A disgruntled shareholder of El Corte Inglés has slammed the group’s plans to sell a stake in the business to a Qatari investor.
Shareholder Ceslar, a family investment vehicle that owns just under 10% of El Corte Inglés, has criticised the sale of a 10% stake in the business – valued at €1bn – to Primefin, a company run by former Qatari Prime Minister Sheikh Hamad bin Jassim bin Jaber al-Thani.
Ceslar has accused the company, which also runs supermarkets, travel agents and opticians, of being “opaque” and says the deal damages the group, according to the Financial Times.
Carlota Areces, who represents Ceslar on the board, told the Financial Times: “[The stake sale] damages the group, it undervalues the group, both when you look at the current situation and when you look at the medium term.”
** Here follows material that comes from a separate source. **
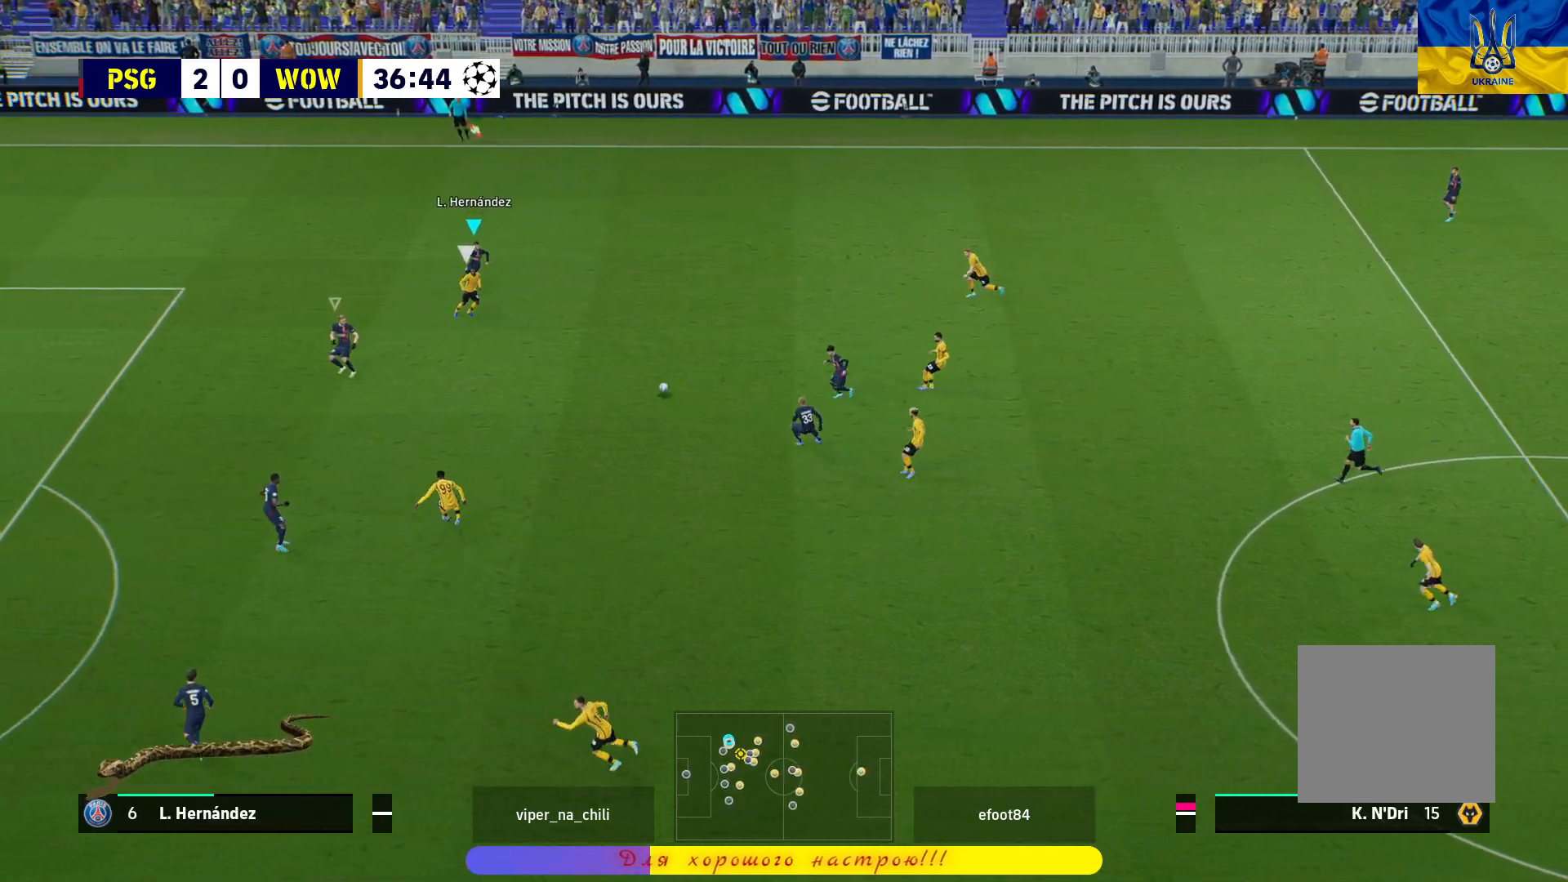
{"buttons": ["R1", "L3"], "left_stick": "down", "right_stick": "center", "events": [[33, "left_stick", "down-right"], [300, "left_stick", "down"], [350, "L1", "down"], [483, "L1", "up"]]}
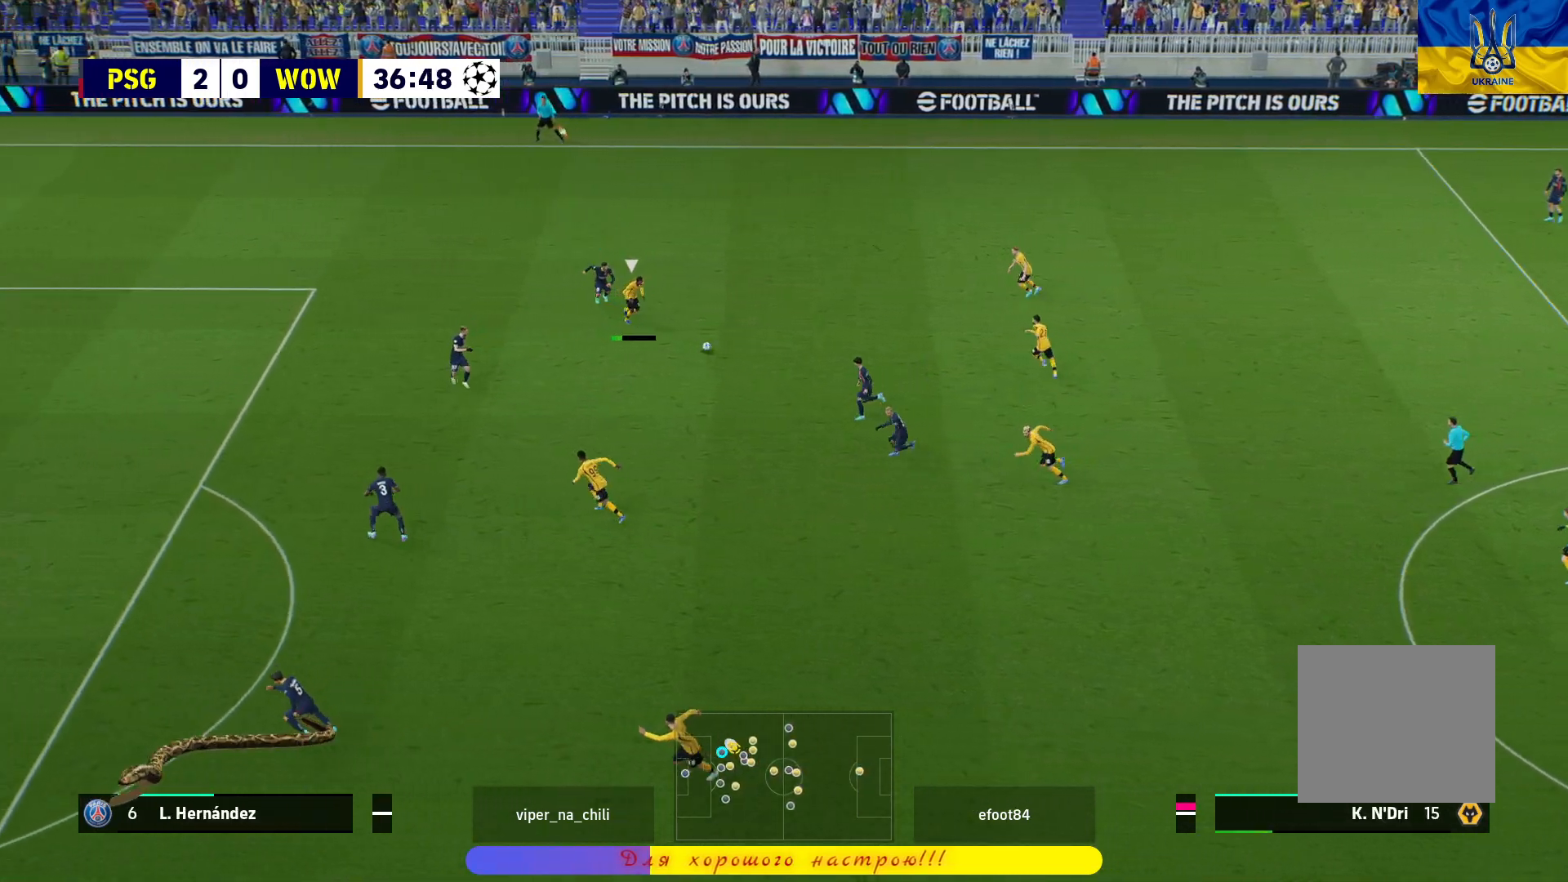
{"buttons": ["L2", "R1", "L3"], "left_stick": "down-right", "right_stick": "center", "events": [[250, "L2", "down"], [250, "left_stick", "down-right"]]}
Areces also called for a broader shake-up. “This has always been a very opaque company,” she said. “We have to say adiós to the old way of doing things. We need rejuvenation. We need a change on the board.”
Seven board members have approved the deal but two members representing Ceslar have voted against it, according to reports.
The board is set to meet on August 30 to vote on a proposed change of bylaws to allow Primefin to receive its shares from El Corte Inglés’s treasury stocks.
El Corte Inglés did not respond to a request for comment.